The farmland market in the second quarter of 2023 continued the transition that began earlier in the year. Fewer sales, few – if any – new record prices, more cautious buying, and changes in demand for less-than-top-quality land lead the transitions that are taking place. These changes are in response to the farm economy and will probably continue into the third quarter of 2023.
Spring Slow Down
The April-June period normally sees far fewer sales of farm and ranch land, and this year is no exception. Farmer buyers are busy planting and tending the new crop, while investor buyers are waiting to purchase the farm clear of any existing leases. Historically, almost no farms used to be sold during this time. Today, farms are sold year-round, albeit far fewer transactions take place during the spring period.
The amount of land for sale compared to the busy past two years started to lessen when the calendar turned to 2023. Anyone who was thinking of selling, and could time the sale, more than likely took advantage of the recent large run-up in land prices and put their farm on the market to capture the top prices being paid for good cropland. It makes sense that the pace of sales would now slow down. The slower pace of listings and auctions continued in the second quarter and will be the starting place for the pre-harvest sale season.
A Different Outlook
Anyone following land values for the past few years is well aware of the record prices being set in the Corn Belt states and other regions. Since the first of the year, few – if any – new records have been set. As discussed in previous articles (here and here), farmland is a long-term investment, and one must look at expected future income to make informed decisions about what to pay today for the land. Farm income for 2023 and beyond has started not looking as bright due to higher costs, expected lower grain prices, and higher interest rates. This outlook took some of the steam out of the aggressive bidding, which now limits any new record prices.
More caution entered the market over the past several months due to the lower farm income expectations and because there began to be fewer potential buyers in most markets. Farmers remain the predominant buyers of good cropland, and competition is still there for the occasional farm that comes up for sale. The farmer buyer is more cautious in what they will pay as they take into account the current outlook for their income.
The buyer that may be missing more often than in the past is the investor buyer. The states that normally see investment funds and institutional buyers are now seeing them sit out as they are less willing to pay the same prices as farmers for a specific tract of farmland. Individual investors may also slow their interest in farmland as alternative investments start to look better because of higher interest rates paid on safe investments such as CDs or high-grade bonds.
One of the first indicators of the farmland market taking a pause or softening is that the demand for lower-quality land falls off. If a farm has a blemish, such as it needs conservation work, drainage improvements, or just a general cleanup of appearance, the farmer buyer might not be as interested as in the past. A lower-quality farm with lower productivity becomes less attractive as farm income expectations fall. With the current uncertainty in the outlook for farm income, a farmer buyer will save their finances for a good quality farm.

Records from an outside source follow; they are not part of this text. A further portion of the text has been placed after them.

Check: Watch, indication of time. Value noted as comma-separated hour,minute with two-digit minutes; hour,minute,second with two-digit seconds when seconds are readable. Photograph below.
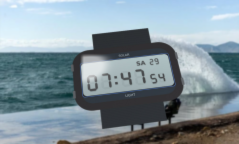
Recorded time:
7,47,54
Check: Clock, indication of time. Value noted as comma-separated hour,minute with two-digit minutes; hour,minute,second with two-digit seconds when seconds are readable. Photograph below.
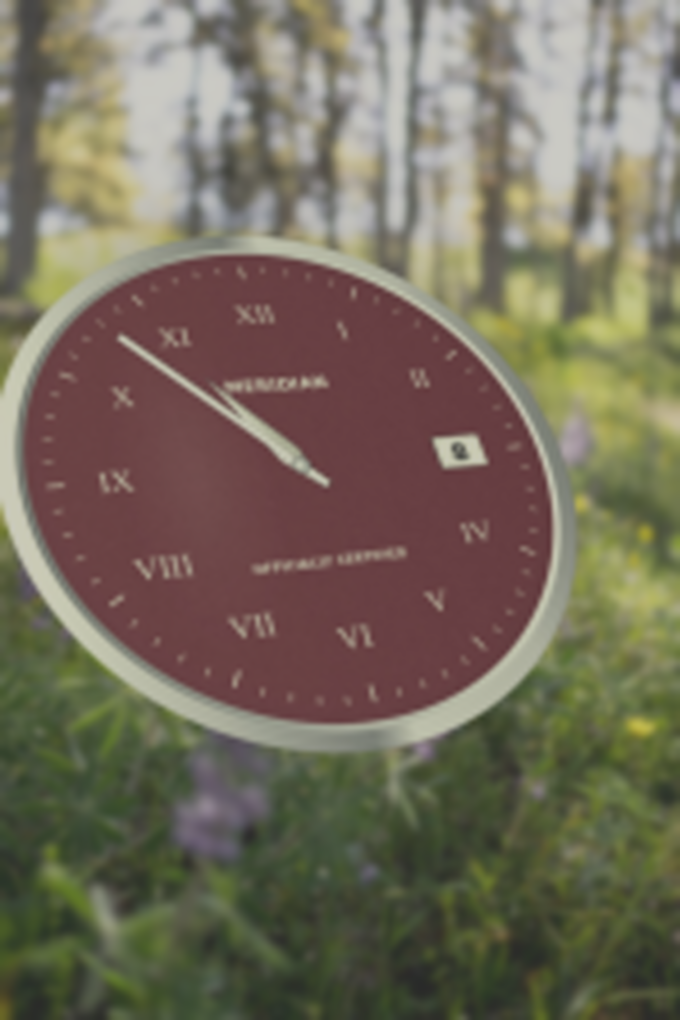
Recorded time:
10,53
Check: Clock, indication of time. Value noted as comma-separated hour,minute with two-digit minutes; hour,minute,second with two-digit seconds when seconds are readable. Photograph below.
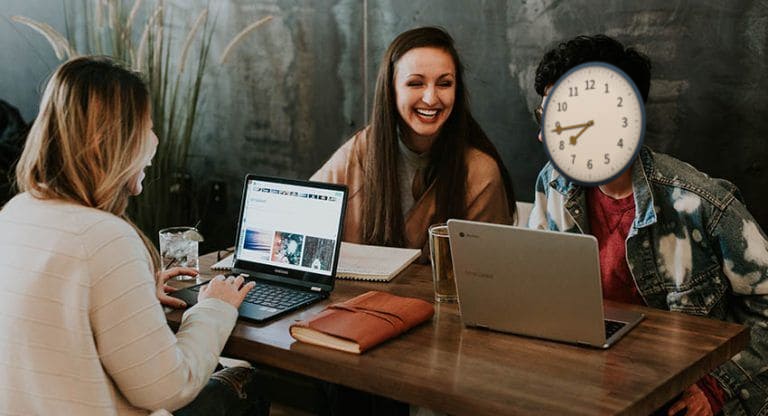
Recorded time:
7,44
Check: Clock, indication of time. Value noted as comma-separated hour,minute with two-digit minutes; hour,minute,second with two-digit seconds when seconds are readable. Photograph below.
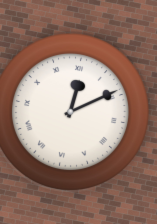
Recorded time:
12,09
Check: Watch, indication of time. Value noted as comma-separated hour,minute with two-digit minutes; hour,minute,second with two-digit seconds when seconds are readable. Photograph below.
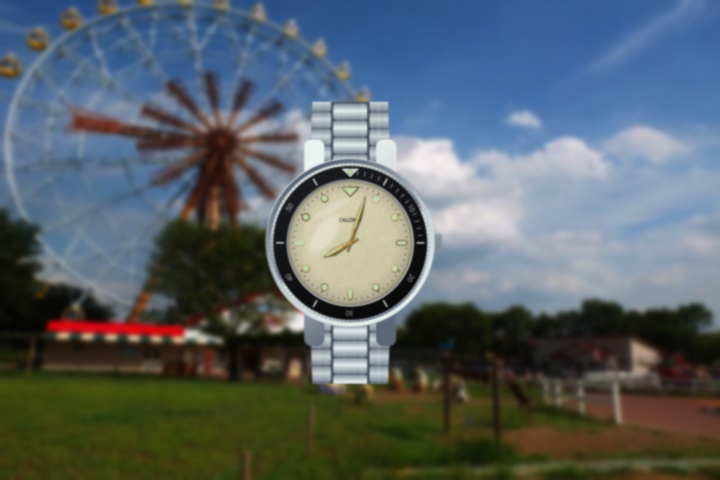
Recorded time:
8,03
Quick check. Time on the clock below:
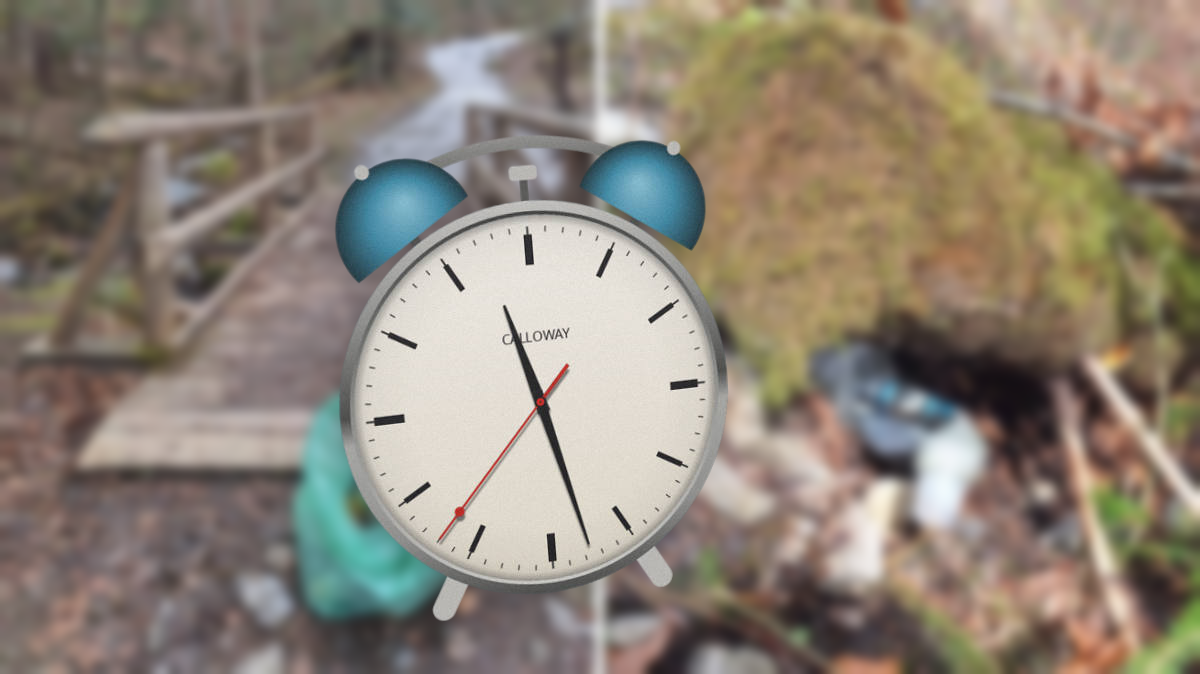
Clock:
11:27:37
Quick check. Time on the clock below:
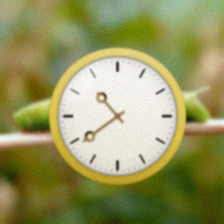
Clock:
10:39
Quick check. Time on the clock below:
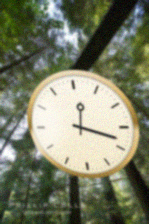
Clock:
12:18
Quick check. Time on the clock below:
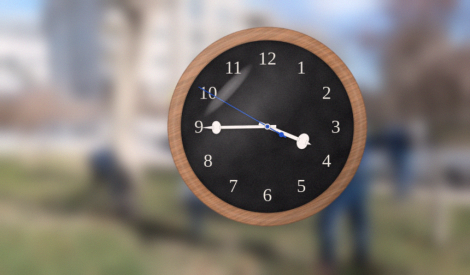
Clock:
3:44:50
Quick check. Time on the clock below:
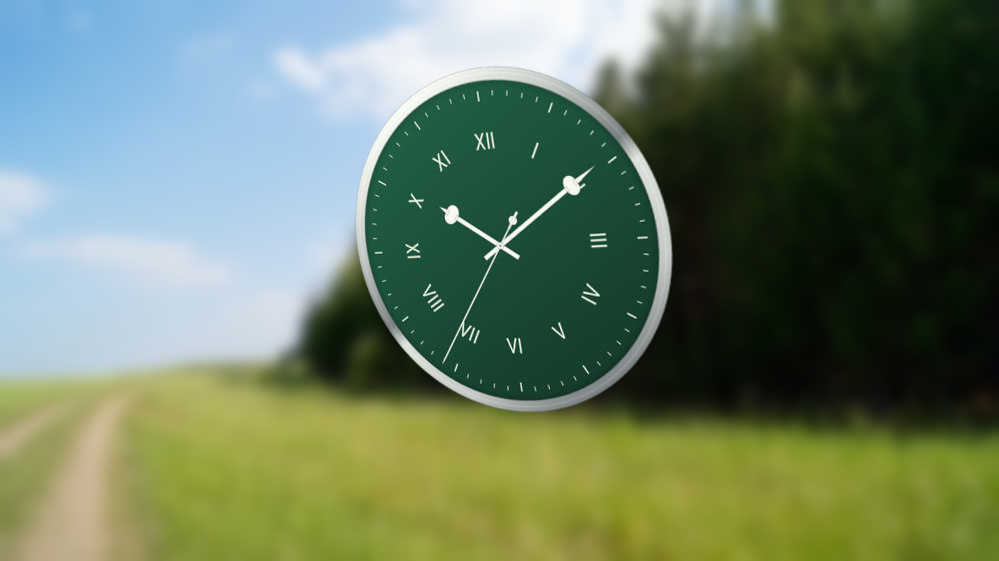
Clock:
10:09:36
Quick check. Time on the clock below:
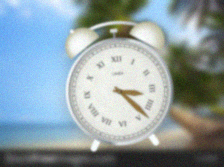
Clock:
3:23
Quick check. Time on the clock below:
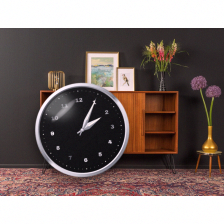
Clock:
2:05
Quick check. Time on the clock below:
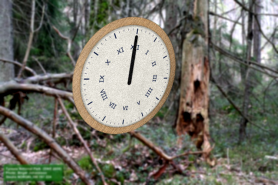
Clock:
12:00
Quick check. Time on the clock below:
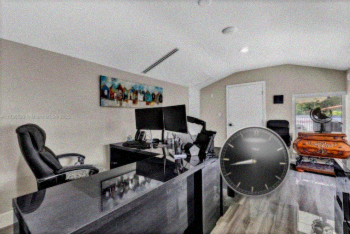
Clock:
8:43
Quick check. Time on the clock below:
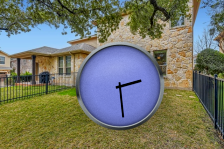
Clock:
2:29
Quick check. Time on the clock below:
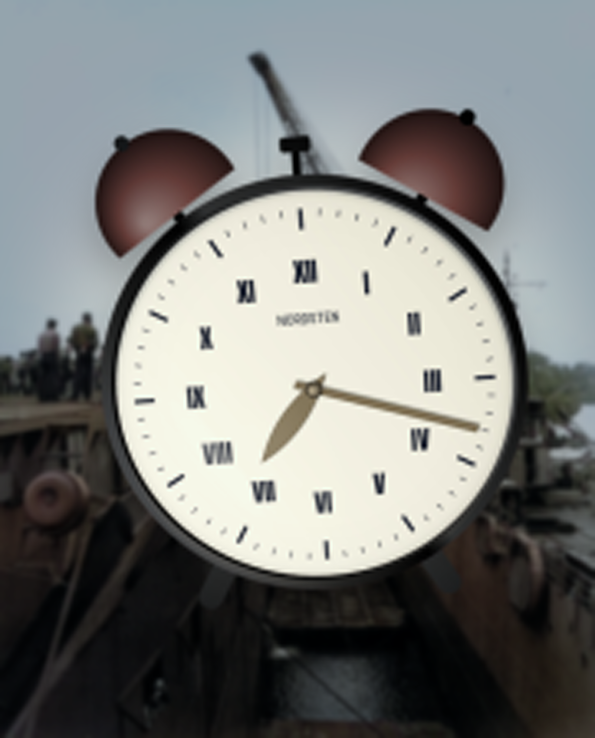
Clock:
7:18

Another indicator of a slower and softening land market is the occurrence of “no sale” auctions in which the bidding during the auction does not produce an acceptable price for the seller. During a strong and active farmland market, few – if any – “no sale” outcomes occur. Once buying interest becomes more cautious and there are fewer potential buyers, “no sales” can happen. “No sales” can also happen when the seller’s expectation of an acceptable sale price is not in sync with the type of land being sold and the current market prices.
Table 1 summarizes recent farmland reports. While each survey considers a different timeframe, geography, and method, this table hopefully provides some of the context and details. Across the board, values have continued higher, albeit at rates lower than reported a year ago. Of course, activity in early 2023 will take several months to incorporate into reports. Looking ahead, we’re waiting for Purdue’s annual farmland and cash rent report, data from the Kansas City and Chicago Federal Reserve, along with the USDA’s annual reports.
Despite evidence of a slower farmland market, most areas continued to see good demand for high-quality cropland and prices that generally remained strong. No new records, but still solid prices as experienced over the past year. More variability is showing up in prices being paid for similar quality land where one farm may bring a strong price and one may not sell as high. Local factors will continue to influence land prices.
Looking ahead to the pre-harvest sale season, there may be a shift away from auctions to more private treaty listings of land for sale. In a slower market with fewer potential buyers who are not as aggressive, listing the farm for sale may be a better way to control price discovery than a public auction – especially for land that is lower quality or has a blemish.
The next five months will determine if the land market is transitioning to a lower level because of all the influencing factors present or if it is just a pause in the long-term growth in demand and price.